Updated

In a decision that highlights the legal tension over the Guantanamo Bay prison, a federal magistrate has ordered the Bush administration to stop blocking a private attorney from meeting with one of the facility's 500 detainees.

The 33-page opinion by U.S. Magistrate Alan Kay chronicles problems that have hindered access to the courts for detainees at Guantanamo Bay, despite a Supreme Court ruling nearly two years ago that opened the door.

Kay's ruling may be one of the last by lower court judges dealing with Guantanamo Bay. President Bush signed legislation Dec. 30 that sharply curtails detainees' ability to go to court. The U.S. Circuit Court of Appeals for the District of Columbia is considering whether the law also curtails existing detainee cases.

In an opinion released this week about a detainee named Salim Muhood Adem, Kay said 10 detainee cases have been at a standstill in the courts since October while the administration contests whether one detainee can file a petition on behalf of another.

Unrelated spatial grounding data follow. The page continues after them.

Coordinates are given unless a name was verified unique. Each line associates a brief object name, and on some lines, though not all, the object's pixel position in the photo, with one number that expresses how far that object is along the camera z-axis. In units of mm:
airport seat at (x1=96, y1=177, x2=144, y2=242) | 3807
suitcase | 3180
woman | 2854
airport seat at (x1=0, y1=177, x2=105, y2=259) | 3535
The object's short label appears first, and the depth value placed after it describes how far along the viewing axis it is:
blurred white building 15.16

Fifty-six other detainees who represent themselves sent petitions through the military's mail system and they took as long as six months to arrive at court, according to Kay's ruling.

Nearly a year after the 56 petitions were written by the detainees, Kay wrote, "not a single detainee ... had met or spoken with his lawyer."

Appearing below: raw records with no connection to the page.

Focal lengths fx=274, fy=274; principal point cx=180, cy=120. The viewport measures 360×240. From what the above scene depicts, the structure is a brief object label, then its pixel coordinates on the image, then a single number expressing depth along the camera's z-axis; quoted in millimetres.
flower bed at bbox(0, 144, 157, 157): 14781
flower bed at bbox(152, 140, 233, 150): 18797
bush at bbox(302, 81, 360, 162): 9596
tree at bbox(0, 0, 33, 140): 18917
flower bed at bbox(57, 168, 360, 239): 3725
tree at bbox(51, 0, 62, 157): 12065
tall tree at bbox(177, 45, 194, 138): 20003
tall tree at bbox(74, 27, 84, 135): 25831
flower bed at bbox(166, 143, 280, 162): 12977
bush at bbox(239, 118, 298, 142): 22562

Kay said attempts to inform detainees of their rights in writing "have been, at best, fraught with difficulty."

There are about 500 detainees at Guantanamo Bay. More than 200 lawsuits have been filed on behalf of more than 300 detainees.

Last summer, the government began challenging the right of detainees serving as "next friends" to request legal representation for fellow detainees, Kay stated.

At the same time, the government refused to allow Adem's lawyer to meet with him.

The refusal prevented Adem's lawyer from obtaining the authorization necessary to convert the case to a direct petition, the magistrate stated.

The government suggested that Adem's lawyer mail a letter to Adem seeking authorization to represent him, creating a "Catch-22," Kay noted.

That's because the government barred the lawyer from using the military's swift delivery system for legal mail, since the government refused to acknowledge the lawyer's authority to represent Adem.

The letter from early January had to be sent instead by much slower nonlegal military mail, which is subject to review and censorship by military personnel at Guantanamo. The attorney hasn't heard back yet.

"They are not singling me out," Adem's lawyer, Murray Fogler, said Friday of the Bush administration. "They are treating a vast array of detainees this way. The government is setting up as many roadblocks as they can."

Adem, a Sudanese national, was arrested in Pakistan where he had lived since 1991. The U.S. military alleges he is an Al Qaeda associate. Adem says he was an education official working for an Islamic charity.